Jacqueline Eckersley said in papers before the Gauteng High Court, Pretoria, that if there were more safety precautions in place and if the fire trucks acted more swiftly, Dell might have been alive today.
He died in hospital on October 12, 2013, a day after the crash of his modified aerobatics plane. Dell was part of the Red Bull team which entertained the crowds from the air that day.
Spectators looked on in horror and disbelief as his aircraft made a downward spiral before it hit the ground and burst into flames.
It was said that he had suffered about 90% burn wounds. He was airlifted to hospital but died the next afternoon.
His partner claimed that the rescue and firefighting services that were there to provide safety, were not up to standard. This, she said, led to a delay in bringing the fire under control and evacuating Dell from the burning aircraft.
Eckersley alleged that Dell had survived the actual crash and that he had died as a result of the injuries that he suffered while in the aircraft after the crash, before the rescue services arrived.
She instituted her claim against the Recreation Aviation Administration of South Africa (RAASA) , the Aeroclub of South Africa, Air Show South Africa and Sasol Limited.
Eckersley stated that special air events are conducted under the supervision and control of the RAASA, and that it had certain obligations in terms of statutory provisions and regulations to ensure that there were adequate safety measures in place during these events.
Her claim is for the loss of financial support and maintenance that she would have received if Dell hadn't died.
RAASA is a non-profit company designated by the Civil Aviation Authority to establish safety standards at airshows.
Sasol was cited as a defendant as it provided the fire brigade service at this air show. Eckersley stated that she was an unemployed woman living in Kyalami and that she and Dell were life partners until his death. She said he undertook a duty to maintain and support her since they had moved in together in September 1989.
She said the organisers of the air show had a duty to ensure that emergency and firefighting services were available on the spot with the primary objective of saving lives. She complained that there were not enough emergency vehicles and personnel available on that day and those there were not trained in aerodrome rescue, nor properly equipped.
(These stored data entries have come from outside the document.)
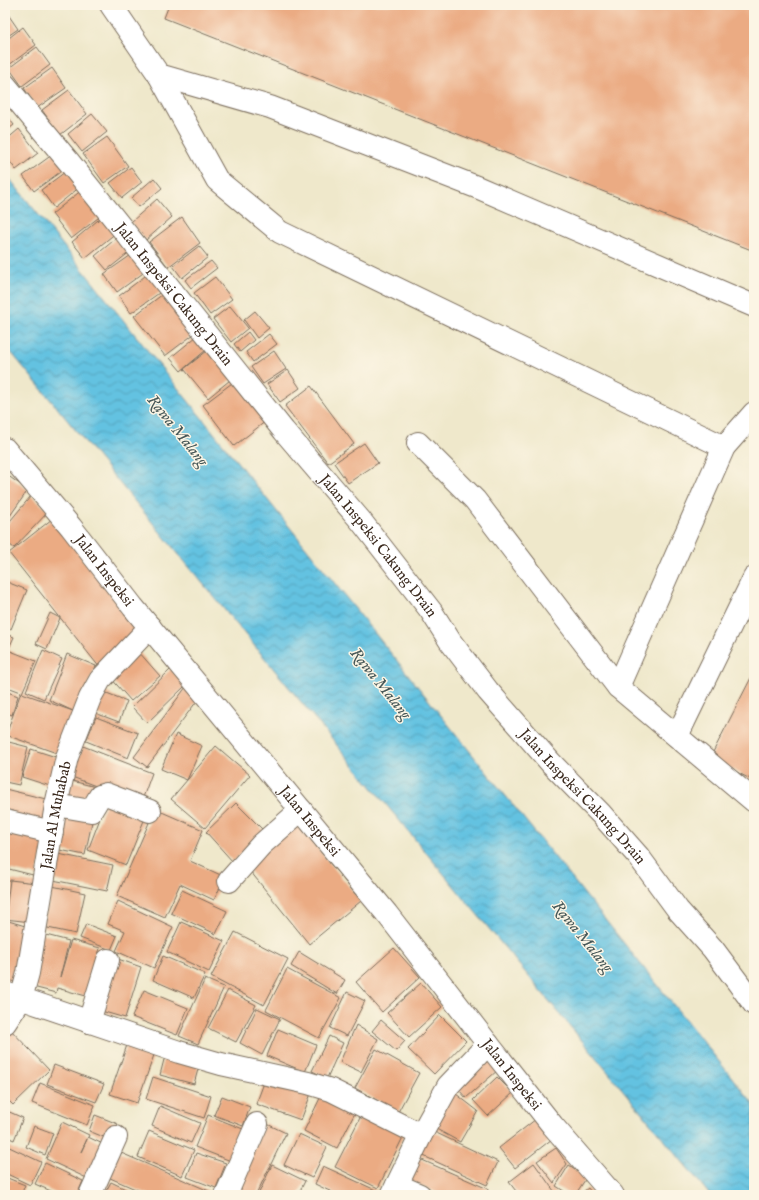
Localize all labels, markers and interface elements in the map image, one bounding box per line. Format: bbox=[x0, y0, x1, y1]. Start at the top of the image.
street label: Jalan Inspeksi Cakung Drain bbox=[110, 217, 237, 369]
water label: Rawa Malang bbox=[142, 391, 213, 472]
street label: Jalan Inspeksi Cakung Drain bbox=[314, 469, 442, 620]
street label: Jalan Inspeksi bbox=[69, 529, 138, 610]
water label: Rawa Malang bbox=[345, 644, 416, 725]
street label: Jalan Inspeksi Cakung Drain bbox=[514, 723, 650, 868]
street label: Jalan Al Muhabab bbox=[36, 759, 75, 873]
street label: Jalan Inspeksi bbox=[274, 780, 345, 860]
water label: Rawa Malang bbox=[547, 897, 618, 978]
street label: Jalan Inspeksi bbox=[476, 1033, 546, 1114]

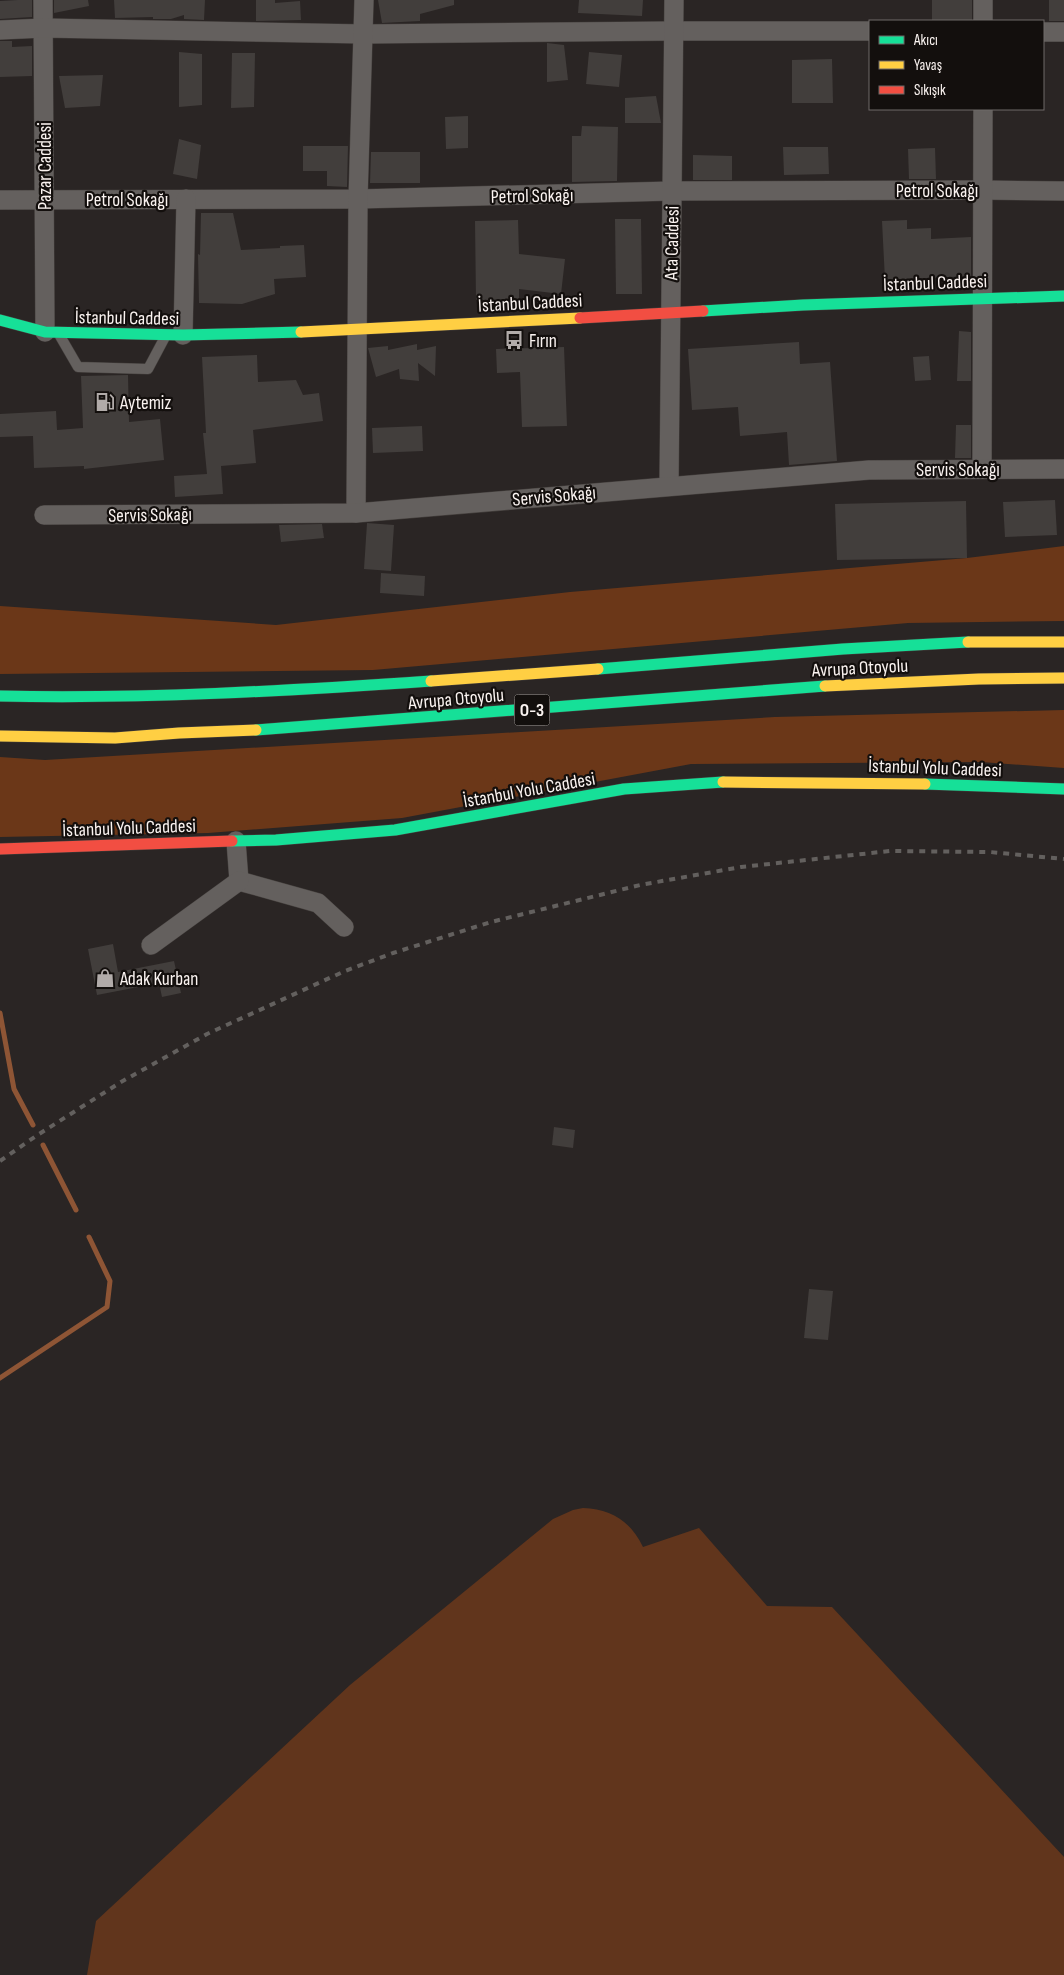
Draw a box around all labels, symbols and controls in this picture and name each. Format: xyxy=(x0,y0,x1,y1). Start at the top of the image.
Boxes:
legend xyxy=(869,20,1044,110)
text: Akıcı xyxy=(913,31,938,50)
text: Yavaş xyxy=(914,56,942,75)
text: Sıkışık xyxy=(914,81,946,100)
street label: Pazar Caddesi xyxy=(34,122,57,210)
street label: Petrol Sokağı xyxy=(896,180,978,203)
street label: Petrol Sokağı xyxy=(490,184,574,209)
street label: Petrol Sokağı xyxy=(86,189,168,212)
street label: Ata Caddesi xyxy=(660,206,685,281)
street label: İstanbul Caddesi xyxy=(883,270,988,297)
street label: İstanbul Caddesi xyxy=(477,289,583,318)
street label: İstanbul Caddesi xyxy=(75,306,179,331)
bus stop icon: Fırın xyxy=(503,329,525,351)
place label: Fırın xyxy=(529,330,557,353)
fuel station icon: Aytemiz xyxy=(94,391,116,413)
place label: Aytemiz xyxy=(119,392,171,415)
street label: Servis Sokağı xyxy=(916,459,1000,482)
street label: Servis Sokağı xyxy=(511,481,597,512)
street label: Servis Sokağı xyxy=(108,503,192,528)
street label: Avrupa Otoyolu xyxy=(810,654,909,683)
street label: Avrupa Otoyolu xyxy=(406,684,505,715)
road number: O-3 xyxy=(514,694,550,726)
street label: İstanbul Yolu Caddesi xyxy=(868,755,1002,782)
street label: İstanbul Yolu Caddesi xyxy=(461,768,597,813)
street label: İstanbul Yolu Caddesi xyxy=(62,815,196,842)
shop icon: Adak Kurban xyxy=(94,967,116,989)
place label: Adak Kurban xyxy=(119,968,198,991)

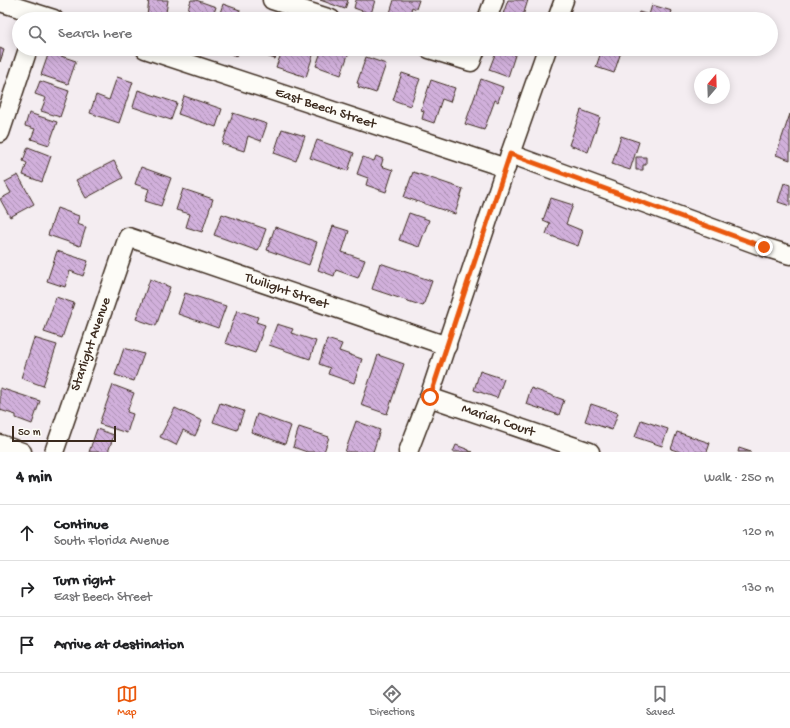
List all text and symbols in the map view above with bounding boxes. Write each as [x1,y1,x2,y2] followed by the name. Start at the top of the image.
[12,12,778,56] search box
[26,23,48,45] icon: search
[58,25,132,43] text: Search here
[694,68,730,104] north arrow
[273,84,379,133] street label: East Beech Street
[755,238,773,256] route end
[242,269,332,314] street label: Twilight Street
[67,294,115,393] street label: Starlight Avenue
[421,388,439,406] route start
[459,400,538,441] street label: Mariah Court
[12,424,116,443] scale bar
[18,427,40,439] text: 50 m
[16,468,52,488] text: 4 min
[704,471,774,486] text: Walk · 250 m
[54,516,108,534] text: Continue
[16,522,38,544] icon: ahead
[743,525,774,540] text: 120 m
[54,534,169,549] text: South Florida Avenue
[54,572,114,590] text: Turn right
[16,578,38,600] icon: right
[742,581,774,596] text: 130 m
[54,590,152,605] text: East Beech Street
[16,634,38,656] icon: arrive
[54,636,184,654] text: Arrive at destination
[116,683,138,719] tab: Map
[370,683,414,719] tab: Directions
[646,683,674,719] tab: Saved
According to her, the vehicles were not capable of discharging foam or any other appropriate extinguishing agents, nor did the safety officials have fire resistant gloves and related equipment.
A handline was used to spray water on the burning aircraft and the officers failed to immediately evacuate the pilot. Dell was only removed from the flames after some delay and after he had suffered severe burn wounds, she said.
Eckersley stated that at the time of his death, Dell was a senior captain employed at SAA, where he earned a substantial salary. He also earned an additional income as a test and display pilot. She said her loss of income as Dell could no longer maintain her, was estimated at R17.7 million.
All the defendants are defending the claim and they deny any negligence on their part.
The RAASA has raised preliminary legal objections to the claim, which was due to be argued in court this week. The matter, however, was not ready to proceed and it was postponed to a date still to be determined.